Abstract Body (Do not enter title and authors here): Pulmonary fibrosis (PF) is a chronic interstitial lung disease characterized by excessive collagen deposition and progressive loss of lung compliance. The prognosis is usually poor and therapeutic options are limited. Recurrent damage to the alveolar surfactant lipid-producing type 2 cells (T2C) is a key driver of PF initiation.
Recent data from our lab has showed that mice with T2C-specific loss of low-density lipoprotein receptor-related protein-1 (SPC-LRP1^-/-) exhibit reduced pulmonary compliance and decreased levels of surfactant lipids at baseline. We hypothesized that LRP1 deficiency in T2C predisposes the alveolar environment to fibrotic remodeling.

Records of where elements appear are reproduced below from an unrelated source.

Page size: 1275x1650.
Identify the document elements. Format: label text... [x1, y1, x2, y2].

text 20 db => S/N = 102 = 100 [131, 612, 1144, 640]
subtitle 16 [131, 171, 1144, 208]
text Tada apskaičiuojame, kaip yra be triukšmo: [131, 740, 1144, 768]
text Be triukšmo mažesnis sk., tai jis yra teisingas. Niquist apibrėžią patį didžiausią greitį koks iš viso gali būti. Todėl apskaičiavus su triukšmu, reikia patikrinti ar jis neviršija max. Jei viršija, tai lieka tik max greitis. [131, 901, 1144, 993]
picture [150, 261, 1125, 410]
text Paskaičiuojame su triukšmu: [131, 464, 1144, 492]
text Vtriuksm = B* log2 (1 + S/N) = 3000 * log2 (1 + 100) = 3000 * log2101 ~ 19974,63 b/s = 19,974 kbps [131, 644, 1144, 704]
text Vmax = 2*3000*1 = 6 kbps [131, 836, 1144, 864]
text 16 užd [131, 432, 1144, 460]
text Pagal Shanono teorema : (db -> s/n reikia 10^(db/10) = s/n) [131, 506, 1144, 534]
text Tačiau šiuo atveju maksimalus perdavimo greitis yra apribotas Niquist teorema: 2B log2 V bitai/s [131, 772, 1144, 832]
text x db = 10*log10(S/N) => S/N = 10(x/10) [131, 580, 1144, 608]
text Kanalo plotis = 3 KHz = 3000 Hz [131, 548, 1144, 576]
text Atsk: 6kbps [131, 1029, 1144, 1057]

We challenged 6-months old wild-type (WT) and SPC-LRP1^-/- male mice with repeated low-dose bleomycin (BLM), a well-established profibrotic agent. Mice were euthanized 33 days after the initiation of the BLM challenge. Inflammation was monitored through weekly body weight measurements and by bronchoalveolar lavage (BAL) protein concentration after euthanasia. Pulmonary function was evaluated longitudinally and after euthanasia. Paraffin sections were prepared, pulmonary fibrosis was assessed using the Ashcroft Grade scoring system, and emphysema was quantified via mean linear intercept (MLI). BAL lipid composition was analyzed using mass spectrometry.
As the BLM challenge progressed, WT mice showed increased tidal volume and peak inspiratory flow, while the timing between early and late expiration was reduced. In contrast SPC-LRP1 ^-/- mice showed increased expiratory time and end expiratory pause, with decreased respiratory frequency. Despite these differences, static compliance, inspiratory capacity and forced vital capacity were similarly decreased in both WT and SPC-LRP1^-/- mice at the end of the BLM challenge, which suggested similar restrictive defects in pulmonary function. However, histological analysis showed higher degree of fibrosis and decreased MLI in SPC-LRP1^-/- mice, depicting coexisting emphysematous and fibrotic remodeling. BAL lipid profiling showed lower concentration of surfactant phosphatidylcholine (PC) and of other lipid groups in SPC-LRP1^-/- than in WT mice, suggesting impaired T2C surfactant lipid metabolism. SPC-LRP1^-/- also had higher BAL protein concentration than WT mice, indicating increased inflammation.
The data suggest that loss of LRP1 in T2C promotes emphysema and exacerbates BLM-induced fibrosis and inflammation.